**Assignment**
Beneath this sentence is a set of records; write each of them out exactly.

**Excerpted data**
Start of Block

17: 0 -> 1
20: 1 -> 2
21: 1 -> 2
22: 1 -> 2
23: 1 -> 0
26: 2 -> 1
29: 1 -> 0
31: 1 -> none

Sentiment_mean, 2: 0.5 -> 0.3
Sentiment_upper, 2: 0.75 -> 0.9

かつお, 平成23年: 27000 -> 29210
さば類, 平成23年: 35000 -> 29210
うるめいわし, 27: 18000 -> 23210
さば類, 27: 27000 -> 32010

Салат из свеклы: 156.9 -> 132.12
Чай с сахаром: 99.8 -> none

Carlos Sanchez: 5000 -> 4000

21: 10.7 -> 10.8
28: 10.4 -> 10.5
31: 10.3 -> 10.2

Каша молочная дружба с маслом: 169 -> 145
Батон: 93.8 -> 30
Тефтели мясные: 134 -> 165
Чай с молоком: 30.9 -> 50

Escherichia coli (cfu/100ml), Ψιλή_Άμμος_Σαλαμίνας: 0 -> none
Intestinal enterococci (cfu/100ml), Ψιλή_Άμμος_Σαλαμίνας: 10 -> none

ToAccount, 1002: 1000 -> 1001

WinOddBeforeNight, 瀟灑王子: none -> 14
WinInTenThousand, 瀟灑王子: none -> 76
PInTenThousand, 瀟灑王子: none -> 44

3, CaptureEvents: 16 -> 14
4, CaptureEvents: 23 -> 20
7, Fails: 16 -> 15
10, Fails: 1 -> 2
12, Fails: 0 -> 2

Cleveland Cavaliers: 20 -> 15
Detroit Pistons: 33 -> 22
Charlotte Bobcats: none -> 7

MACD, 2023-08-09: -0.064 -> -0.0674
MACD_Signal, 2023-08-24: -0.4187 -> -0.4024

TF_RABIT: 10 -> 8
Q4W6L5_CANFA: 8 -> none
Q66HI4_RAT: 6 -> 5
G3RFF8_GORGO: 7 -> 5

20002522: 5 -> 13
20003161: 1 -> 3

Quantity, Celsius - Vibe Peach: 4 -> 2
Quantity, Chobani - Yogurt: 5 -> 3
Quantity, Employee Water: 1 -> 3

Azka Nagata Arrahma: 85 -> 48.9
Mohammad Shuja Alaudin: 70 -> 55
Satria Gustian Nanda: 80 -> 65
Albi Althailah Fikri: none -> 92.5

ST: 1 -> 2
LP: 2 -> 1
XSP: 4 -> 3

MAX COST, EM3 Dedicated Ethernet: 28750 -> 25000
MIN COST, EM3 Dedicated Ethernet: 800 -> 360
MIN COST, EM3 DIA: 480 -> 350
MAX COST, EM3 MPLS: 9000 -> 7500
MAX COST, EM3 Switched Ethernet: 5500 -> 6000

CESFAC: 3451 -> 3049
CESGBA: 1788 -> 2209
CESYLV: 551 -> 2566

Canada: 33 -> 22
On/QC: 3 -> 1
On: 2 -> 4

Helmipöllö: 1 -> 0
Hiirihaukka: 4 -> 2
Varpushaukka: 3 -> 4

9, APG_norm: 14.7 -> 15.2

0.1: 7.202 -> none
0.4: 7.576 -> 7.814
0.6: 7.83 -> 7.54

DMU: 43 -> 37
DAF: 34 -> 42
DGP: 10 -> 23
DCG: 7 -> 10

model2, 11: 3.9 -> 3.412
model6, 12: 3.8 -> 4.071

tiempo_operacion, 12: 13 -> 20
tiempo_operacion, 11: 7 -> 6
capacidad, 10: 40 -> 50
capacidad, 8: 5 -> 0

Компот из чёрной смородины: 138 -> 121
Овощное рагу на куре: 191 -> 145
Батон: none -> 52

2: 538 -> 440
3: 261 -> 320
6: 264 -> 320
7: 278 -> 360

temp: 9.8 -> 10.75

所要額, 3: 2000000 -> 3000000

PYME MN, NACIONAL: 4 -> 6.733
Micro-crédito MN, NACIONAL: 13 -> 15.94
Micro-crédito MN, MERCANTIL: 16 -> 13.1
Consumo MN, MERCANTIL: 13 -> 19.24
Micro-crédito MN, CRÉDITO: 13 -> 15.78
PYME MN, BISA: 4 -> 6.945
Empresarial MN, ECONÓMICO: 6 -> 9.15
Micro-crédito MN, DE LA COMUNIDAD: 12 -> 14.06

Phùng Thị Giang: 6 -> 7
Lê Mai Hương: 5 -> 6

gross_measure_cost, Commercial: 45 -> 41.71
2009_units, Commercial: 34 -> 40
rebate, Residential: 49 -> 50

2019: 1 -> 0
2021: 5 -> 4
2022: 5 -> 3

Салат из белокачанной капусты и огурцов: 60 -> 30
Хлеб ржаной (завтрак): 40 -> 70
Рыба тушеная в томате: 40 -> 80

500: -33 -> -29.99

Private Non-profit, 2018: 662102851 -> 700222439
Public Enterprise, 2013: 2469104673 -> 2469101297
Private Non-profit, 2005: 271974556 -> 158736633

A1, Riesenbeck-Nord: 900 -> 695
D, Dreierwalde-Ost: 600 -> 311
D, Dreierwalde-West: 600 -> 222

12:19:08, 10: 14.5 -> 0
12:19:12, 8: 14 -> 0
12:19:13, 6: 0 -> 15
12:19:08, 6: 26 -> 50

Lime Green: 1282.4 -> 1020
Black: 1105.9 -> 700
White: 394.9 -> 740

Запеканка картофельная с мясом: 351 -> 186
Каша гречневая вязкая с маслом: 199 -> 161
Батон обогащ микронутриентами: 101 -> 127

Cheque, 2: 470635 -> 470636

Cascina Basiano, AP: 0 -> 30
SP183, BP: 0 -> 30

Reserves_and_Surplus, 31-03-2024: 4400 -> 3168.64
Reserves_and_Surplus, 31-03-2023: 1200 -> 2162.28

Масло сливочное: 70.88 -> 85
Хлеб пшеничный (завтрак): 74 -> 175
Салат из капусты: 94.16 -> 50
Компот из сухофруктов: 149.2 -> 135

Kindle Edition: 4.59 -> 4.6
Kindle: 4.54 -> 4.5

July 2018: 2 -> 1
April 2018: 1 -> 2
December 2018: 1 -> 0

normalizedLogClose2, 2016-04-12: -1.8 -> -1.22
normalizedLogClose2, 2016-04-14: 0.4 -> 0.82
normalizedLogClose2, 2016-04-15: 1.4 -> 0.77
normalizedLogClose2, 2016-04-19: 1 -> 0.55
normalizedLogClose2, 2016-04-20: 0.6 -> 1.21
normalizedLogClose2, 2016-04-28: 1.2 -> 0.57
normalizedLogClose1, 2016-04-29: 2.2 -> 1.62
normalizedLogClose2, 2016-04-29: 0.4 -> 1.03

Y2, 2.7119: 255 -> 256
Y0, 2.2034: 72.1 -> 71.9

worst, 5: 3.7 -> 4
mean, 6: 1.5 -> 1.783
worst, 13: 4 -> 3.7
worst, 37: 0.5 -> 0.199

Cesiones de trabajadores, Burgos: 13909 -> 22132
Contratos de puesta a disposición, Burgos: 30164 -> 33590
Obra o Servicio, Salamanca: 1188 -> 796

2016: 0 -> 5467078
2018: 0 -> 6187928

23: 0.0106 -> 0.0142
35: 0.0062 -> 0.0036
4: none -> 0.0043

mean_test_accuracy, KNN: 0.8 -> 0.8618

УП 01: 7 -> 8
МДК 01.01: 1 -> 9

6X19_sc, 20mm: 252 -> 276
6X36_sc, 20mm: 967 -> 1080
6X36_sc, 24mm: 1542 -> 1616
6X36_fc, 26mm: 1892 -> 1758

End of Block

**Expected answer**
17: 0 -> 1
20: 1 -> 2
21: 1 -> 2
22: 1 -> 2
23: 1 -> 0
26: 2 -> 1
29: 1 -> 0
31: 1 -> none

Sentiment_mean, 2: 0.5 -> 0.3
Sentiment_upper, 2: 0.75 -> 0.9

かつお, 平成23年: 27000 -> 29210
さば類, 平成23年: 35000 -> 29210
うるめいわし, 27: 18000 -> 23210
さば類, 27: 27000 -> 32010

Салат из свеклы: 156.9 -> 132.12
Чай с сахаром: 99.8 -> none

Carlos Sanchez: 5000 -> 4000

21: 10.7 -> 10.8
28: 10.4 -> 10.5
31: 10.3 -> 10.2

Каша молочная дружба с маслом: 169 -> 145
Батон: 93.8 -> 30
Тефтели мясные: 134 -> 165
Чай с молоком: 30.9 -> 50

Escherichia coli (cfu/100ml), Ψιλή_Άμμος_Σαλαμίνας: 0 -> none
Intestinal enterococci (cfu/100ml), Ψιλή_Άμμος_Σαλαμίνας: 10 -> none

ToAccount, 1002: 1000 -> 1001

WinOddBeforeNight, 瀟灑王子: none -> 14
WinInTenThousand, 瀟灑王子: none -> 76
PInTenThousand, 瀟灑王子: none -> 44

3, CaptureEvents: 16 -> 14
4, CaptureEvents: 23 -> 20
7, Fails: 16 -> 15
10, Fails: 1 -> 2
12, Fails: 0 -> 2

Cleveland Cavaliers: 20 -> 15
Detroit Pistons: 33 -> 22
Charlotte Bobcats: none -> 7

MACD, 2023-08-09: -0.064 -> -0.0674
MACD_Signal, 2023-08-24: -0.4187 -> -0.4024

TF_RABIT: 10 -> 8
Q4W6L5_CANFA: 8 -> none
Q66HI4_RAT: 6 -> 5
G3RFF8_GORGO: 7 -> 5

20002522: 5 -> 13
20003161: 1 -> 3

Quantity, Celsius - Vibe Peach: 4 -> 2
Quantity, Chobani - Yogurt: 5 -> 3
Quantity, Employee Water: 1 -> 3

Azka Nagata Arrahma: 85 -> 48.9
Mohammad Shuja Alaudin: 70 -> 55
Satria Gustian Nanda: 80 -> 65
Albi Althailah Fikri: none -> 92.5

ST: 1 -> 2
LP: 2 -> 1
XSP: 4 -> 3

MAX COST, EM3 Dedicated Ethernet: 28750 -> 25000
MIN COST, EM3 Dedicated Ethernet: 800 -> 360
MIN COST, EM3 DIA: 480 -> 350
MAX COST, EM3 MPLS: 9000 -> 7500
MAX COST, EM3 Switched Ethernet: 5500 -> 6000

CESFAC: 3451 -> 3049
CESGBA: 1788 -> 2209
CESYLV: 551 -> 2566

Canada: 33 -> 22
On/QC: 3 -> 1
On: 2 -> 4

Helmipöllö: 1 -> 0
Hiirihaukka: 4 -> 2
Varpushaukka: 3 -> 4

9, APG_norm: 14.7 -> 15.2

0.1: 7.202 -> none
0.4: 7.576 -> 7.814
0.6: 7.83 -> 7.54

DMU: 43 -> 37
DAF: 34 -> 42
DGP: 10 -> 23
DCG: 7 -> 10

model2, 11: 3.9 -> 3.412
model6, 12: 3.8 -> 4.071

tiempo_operacion, 12: 13 -> 20
tiempo_operacion, 11: 7 -> 6
capacidad, 10: 40 -> 50
capacidad, 8: 5 -> 0

Компот из чёрной смородины: 138 -> 121
Овощное рагу на куре: 191 -> 145
Батон: none -> 52

2: 538 -> 440
3: 261 -> 320
6: 264 -> 320
7: 278 -> 360

temp: 9.8 -> 10.75

所要額, 3: 2000000 -> 3000000

PYME MN, NACIONAL: 4 -> 6.733
Micro-crédito MN, NACIONAL: 13 -> 15.94
Micro-crédito MN, MERCANTIL: 16 -> 13.1
Consumo MN, MERCANTIL: 13 -> 19.24
Micro-crédito MN, CRÉDITO: 13 -> 15.78
PYME MN, BISA: 4 -> 6.945
Empresarial MN, ECONÓMICO: 6 -> 9.15
Micro-crédito MN, DE LA COMUNIDAD: 12 -> 14.06

Phùng Thị Giang: 6 -> 7
Lê Mai Hương: 5 -> 6

gross_measure_cost, Commercial: 45 -> 41.71
2009_units, Commercial: 34 -> 40
rebate, Residential: 49 -> 50

2019: 1 -> 0
2021: 5 -> 4
2022: 5 -> 3

Салат из белокачанной капусты и огурцов: 60 -> 30
Хлеб ржаной (завтрак): 40 -> 70
Рыба тушеная в томате: 40 -> 80

500: -33 -> -29.99

Private Non-profit, 2018: 662102851 -> 700222439
Public Enterprise, 2013: 2469104673 -> 2469101297
Private Non-profit, 2005: 271974556 -> 158736633

A1, Riesenbeck-Nord: 900 -> 695
D, Dreierwalde-Ost: 600 -> 311
D, Dreierwalde-West: 600 -> 222

12:19:08, 10: 14.5 -> 0
12:19:12, 8: 14 -> 0
12:19:13, 6: 0 -> 15
12:19:08, 6: 26 -> 50

Lime Green: 1282.4 -> 1020
Black: 1105.9 -> 700
White: 394.9 -> 740

Запеканка картофельная с мясом: 351 -> 186
Каша гречневая вязкая с маслом: 199 -> 161
Батон обогащ микронутриентами: 101 -> 127

Cheque, 2: 470635 -> 470636

Cascina Basiano, AP: 0 -> 30
SP183, BP: 0 -> 30

Reserves_and_Surplus, 31-03-2024: 4400 -> 3168.64
Reserves_and_Surplus, 31-03-2023: 1200 -> 2162.28

Масло сливочное: 70.88 -> 85
Хлеб пшеничный (завтрак): 74 -> 175
Салат из капусты: 94.16 -> 50
Компот из сухофруктов: 149.2 -> 135

Kindle Edition: 4.59 -> 4.6
Kindle: 4.54 -> 4.5

July 2018: 2 -> 1
April 2018: 1 -> 2
December 2018: 1 -> 0

normalizedLogClose2, 2016-04-12: -1.8 -> -1.22
normalizedLogClose2, 2016-04-14: 0.4 -> 0.82
normalizedLogClose2, 2016-04-15: 1.4 -> 0.77
normalizedLogClose2, 2016-04-19: 1 -> 0.55
normalizedLogClose2, 2016-04-20: 0.6 -> 1.21
normalizedLogClose2, 2016-04-28: 1.2 -> 0.57
normalizedLogClose1, 2016-04-29: 2.2 -> 1.62
normalizedLogClose2, 2016-04-29: 0.4 -> 1.03

Y2, 2.7119: 255 -> 256
Y0, 2.2034: 72.1 -> 71.9

worst, 5: 3.7 -> 4
mean, 6: 1.5 -> 1.783
worst, 13: 4 -> 3.7
worst, 37: 0.5 -> 0.199

Cesiones de trabajadores, Burgos: 13909 -> 22132
Contratos de puesta a disposición, Burgos: 30164 -> 33590
Obra o Servicio, Salamanca: 1188 -> 796

2016: 0 -> 5467078
2018: 0 -> 6187928

23: 0.0106 -> 0.0142
35: 0.0062 -> 0.0036
4: none -> 0.0043

mean_test_accuracy, KNN: 0.8 -> 0.8618

УП 01: 7 -> 8
МДК 01.01: 1 -> 9

6X19_sc, 20mm: 252 -> 276
6X36_sc, 20mm: 967 -> 1080
6X36_sc, 24mm: 1542 -> 1616
6X36_fc, 26mm: 1892 -> 1758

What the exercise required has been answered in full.